Extracted page text data
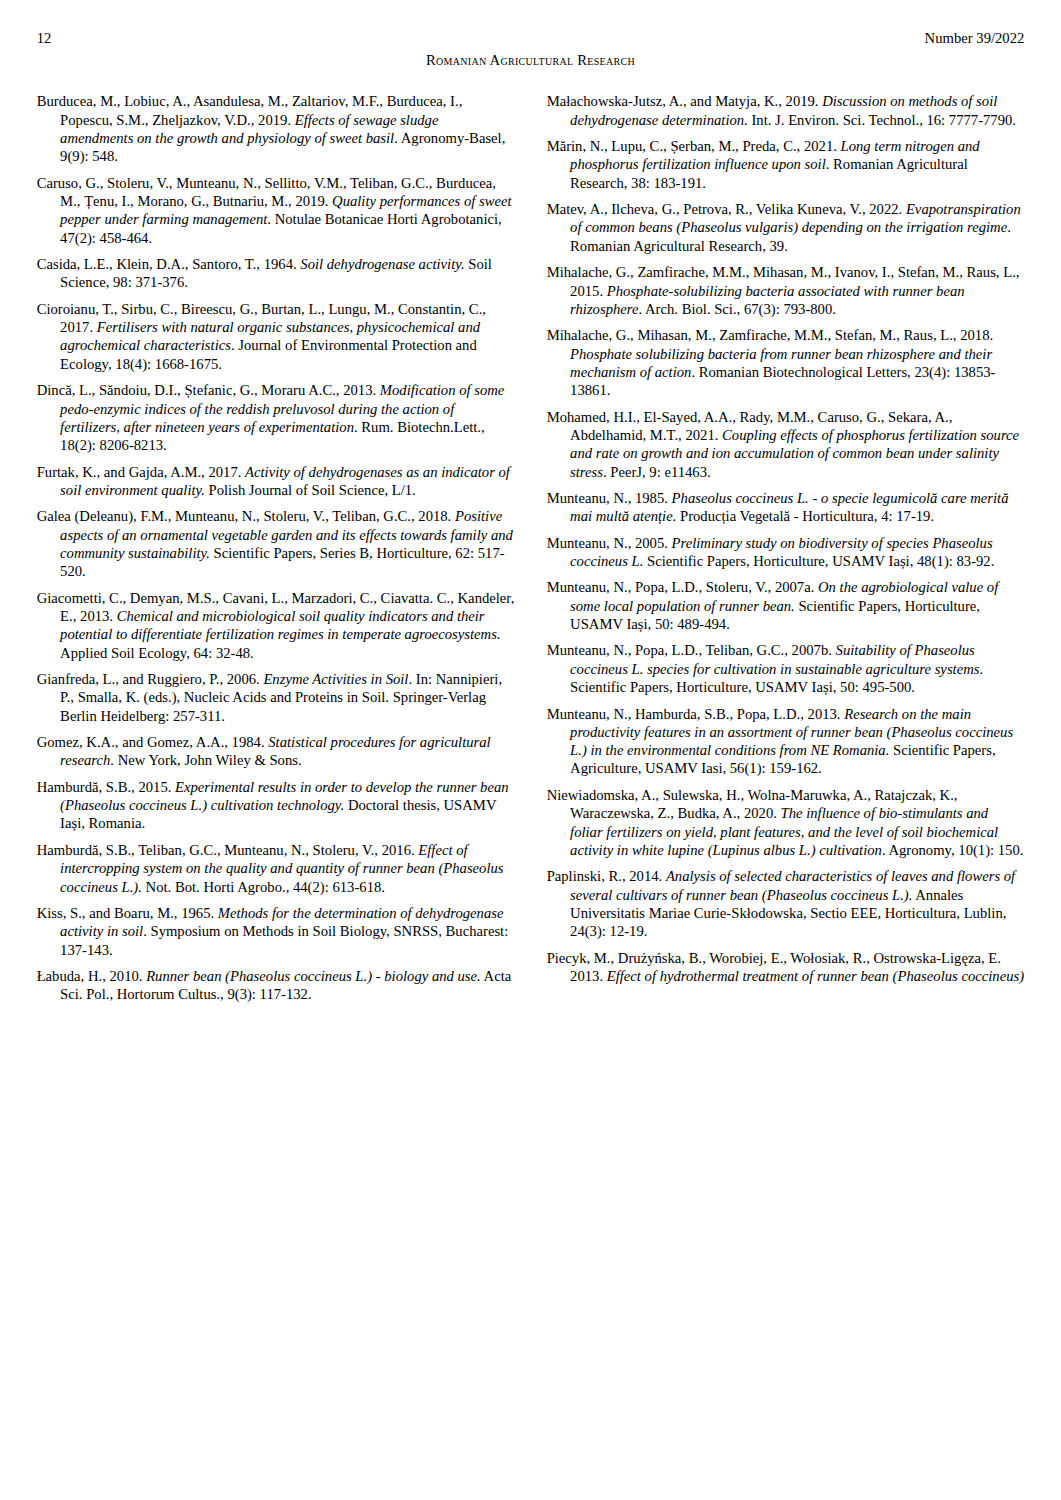12 Number 39/2022
Romanian Agricultural Research
Burducea, M., Lobiuc, A., Asandulesa, M., Zaltariov, M.F., Burducea, I., Popescu, S.M., Zheljazkov, V.D., 2019. Effects of sewage sludge amendments on the growth and physiology of sweet basil. Agronomy-Basel, 9(9): 548.
Caruso, G., Stoleru, V., Munteanu, N., Sellitto, V.M., Teliban, G.C., Burducea, M., Țenu, I., Morano, G., Butnariu, M., 2019. Quality performances of sweet pepper under farming management. Notulae Botanicae Horti Agrobotanici, 47(2): 458-464.
Casida, L.E., Klein, D.A., Santoro, T., 1964. Soil dehydrogenase activity. Soil Science, 98: 371-376.
Cioroianu, T., Sirbu, C., Bireescu, G., Burtan, L., Lungu, M., Constantin, C., 2017. Fertilisers with natural organic substances, physicochemical and agrochemical characteristics. Journal of Environmental Protection and Ecology, 18(4): 1668-1675.
Dincă, L., Săndoiu, D.I., Ștefanic, G., Moraru A.C., 2013. Modification of some pedo-enzymic indices of the reddish preluvosol during the action of fertilizers, after nineteen years of experimentation. Rum. Biotechn.Lett., 18(2): 8206-8213.
Furtak, K., and Gajda, A.M., 2017. Activity of dehydrogenases as an indicator of soil environment quality. Polish Journal of Soil Science, L/1.
Galea (Deleanu), F.M., Munteanu, N., Stoleru, V., Teliban, G.C., 2018. Positive aspects of an ornamental vegetable garden and its effects towards family and community sustainability. Scientific Papers, Series B, Horticulture, 62: 517-520.
Giacometti, C., Demyan, M.S., Cavani, L., Marzadori, C., Ciavatta. C., Kandeler, E., 2013. Chemical and microbiological soil quality indicators and their potential to differentiate fertilization regimes in temperate agroecosystems. Applied Soil Ecology, 64: 32-48.
Gianfreda, L., and Ruggiero, P., 2006. Enzyme Activities in Soil. In: Nannipieri, P., Smalla, K. (eds.), Nucleic Acids and Proteins in Soil. Springer-Verlag Berlin Heidelberg: 257-311.
Gomez, K.A., and Gomez, A.A., 1984. Statistical procedures for agricultural research. New York, John Wiley & Sons.
Hamburdă, S.B., 2015. Experimental results in order to develop the runner bean (Phaseolus coccineus L.) cultivation technology. Doctoral thesis, USAMV Iași, Romania.
Hamburdă, S.B., Teliban, G.C., Munteanu, N., Stoleru, V., 2016. Effect of intercropping system on the quality and quantity of runner bean (Phaseolus coccineus L.). Not. Bot. Horti Agrobo., 44(2): 613-618.
Kiss, S., and Boaru, M., 1965. Methods for the determination of dehydrogenase activity in soil. Symposium on Methods in Soil Biology, SNRSS, Bucharest: 137-143.
Łabuda, H., 2010. Runner bean (Phaseolus coccineus L.) - biology and use. Acta Sci. Pol., Hortorum Cultus., 9(3): 117-132.
Małachowska-Jutsz, A., and Matyja, K., 2019. Discussion on methods of soil dehydrogenase determination. Int. J. Environ. Sci. Technol., 16: 7777-7790.
Mărin, N., Lupu, C., Șerban, M., Preda, C., 2021. Long term nitrogen and phosphorus fertilization influence upon soil. Romanian Agricultural Research, 38: 183-191.
Matev, A., Ilcheva, G., Petrova, R., Velika Kuneva, V., 2022. Evapotranspiration of common beans (Phaseolus vulgaris) depending on the irrigation regime. Romanian Agricultural Research, 39.
Mihalache, G., Zamfirache, M.M., Mihasan, M., Ivanov, I., Stefan, M., Raus, L., 2015. Phosphate-solubilizing bacteria associated with runner bean rhizosphere. Arch. Biol. Sci., 67(3): 793-800.
Mihalache, G., Mihasan, M., Zamfirache, M.M., Stefan, M., Raus, L., 2018. Phosphate solubilizing bacteria from runner bean rhizosphere and their mechanism of action. Romanian Biotechnological Letters, 23(4): 13853-13861.
Mohamed, H.I., El-Sayed, A.A., Rady, M.M., Caruso, G., Sekara, A., Abdelhamid, M.T., 2021. Coupling effects of phosphorus fertilization source and rate on growth and ion accumulation of common bean under salinity stress. PeerJ, 9: e11463.
Munteanu, N., 1985. Phaseolus coccineus L. - o specie legumicolă care merită mai multă atenție. Producția Vegetală - Horticultura, 4: 17-19.
Munteanu, N., 2005. Preliminary study on biodiversity of species Phaseolus coccineus L. Scientific Papers, Horticulture, USAMV Iași, 48(1): 83-92.
Munteanu, N., Popa, L.D., Stoleru, V., 2007a. On the agrobiological value of some local population of runner bean. Scientific Papers, Horticulture, USAMV Iași, 50: 489-494.
Munteanu, N., Popa, L.D., Teliban, G.C., 2007b. Suitability of Phaseolus coccineus L. species for cultivation in sustainable agriculture systems. Scientific Papers, Horticulture, USAMV Iași, 50: 495-500.
Munteanu, N., Hamburda, S.B., Popa, L.D., 2013. Research on the main productivity features in an assortment of runner bean (Phaseolus coccineus L.) in the environmental conditions from NE Romania. Scientific Papers, Agriculture, USAMV Iasi, 56(1): 159-162.
Niewiadomska, A., Sulewska, H., Wolna-Maruwka, A., Ratajczak, K., Waraczewska, Z., Budka, A., 2020. The influence of bio-stimulants and foliar fertilizers on yield, plant features, and the level of soil biochemical activity in white lupine (Lupinus albus L.) cultivation. Agronomy, 10(1): 150.
Paplinski, R., 2014. Analysis of selected characteristics of leaves and flowers of several cultivars of runner bean (Phaseolus coccineus L.). Annales Universitatis Mariae Curie-Skłodowska, Sectio EEE, Horticultura, Lublin, 24(3): 12-19.
Piecyk, M., Drużyńska, B., Worobiej, E., Wołosiak, R., Ostrowska-Ligęza, E. 2013. Effect of hydrothermal treatment of runner bean (Phaseolus coccineus)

◆ **Task requirements**: Start with the line above that contains "Gianfreda, L., and" and stop after the line that contains "Munteanu, N., 1985.". Output those lines exactly, and only those.

◆ **The answer**:
Gianfreda, L., and Ruggiero, P., 2006. Enzyme Activities in Soil. In: Nannipieri, P., Smalla, K. (eds.), Nucleic Acids and Proteins in Soil. Springer-Verlag Berlin Heidelberg: 257-311.
Gomez, K.A., and Gomez, A.A., 1984. Statistical procedures for agricultural research. New York, John Wiley & Sons.
Hamburdă, S.B., 2015. Experimental results in order to develop the runner bean (Phaseolus coccineus L.) cultivation technology. Doctoral thesis, USAMV Iași, Romania.
Hamburdă, S.B., Teliban, G.C., Munteanu, N., Stoleru, V., 2016. Effect of intercropping system on the quality and quantity of runner bean (Phaseolus coccineus L.). Not. Bot. Horti Agrobo., 44(2): 613-618.
Kiss, S., and Boaru, M., 1965. Methods for the determination of dehydrogenase activity in soil. Symposium on Methods in Soil Biology, SNRSS, Bucharest: 137-143.
Łabuda, H., 2010. Runner bean (Phaseolus coccineus L.) - biology and use. Acta Sci. Pol., Hortorum Cultus., 9(3): 117-132.
Małachowska-Jutsz, A., and Matyja, K., 2019. Discussion on methods of soil dehydrogenase determination. Int. J. Environ. Sci. Technol., 16: 7777-7790.
Mărin, N., Lupu, C., Șerban, M., Preda, C., 2021. Long term nitrogen and phosphorus fertilization influence upon soil. Romanian Agricultural Research, 38: 183-191.
Matev, A., Ilcheva, G., Petrova, R., Velika Kuneva, V., 2022. Evapotranspiration of common beans (Phaseolus vulgaris) depending on the irrigation regime. Romanian Agricultural Research, 39.
Mihalache, G., Zamfirache, M.M., Mihasan, M., Ivanov, I., Stefan, M., Raus, L., 2015. Phosphate-solubilizing bacteria associated with runner bean rhizosphere. Arch. Biol. Sci., 67(3): 793-800.
Mihalache, G., Mihasan, M., Zamfirache, M.M., Stefan, M., Raus, L., 2018. Phosphate solubilizing bacteria from runner bean rhizosphere and their mechanism of action. Romanian Biotechnological Letters, 23(4): 13853-13861.
Mohamed, H.I., El-Sayed, A.A., Rady, M.M., Caruso, G., Sekara, A., Abdelhamid, M.T., 2021. Coupling effects of phosphorus fertilization source and rate on growth and ion accumulation of common bean under salinity stress. PeerJ, 9: e11463.
Munteanu, N., 1985. Phaseolus coccineus L. - o specie legumicolă care merită mai multă atenție. Producția Vegetală - Horticultura, 4: 17-19.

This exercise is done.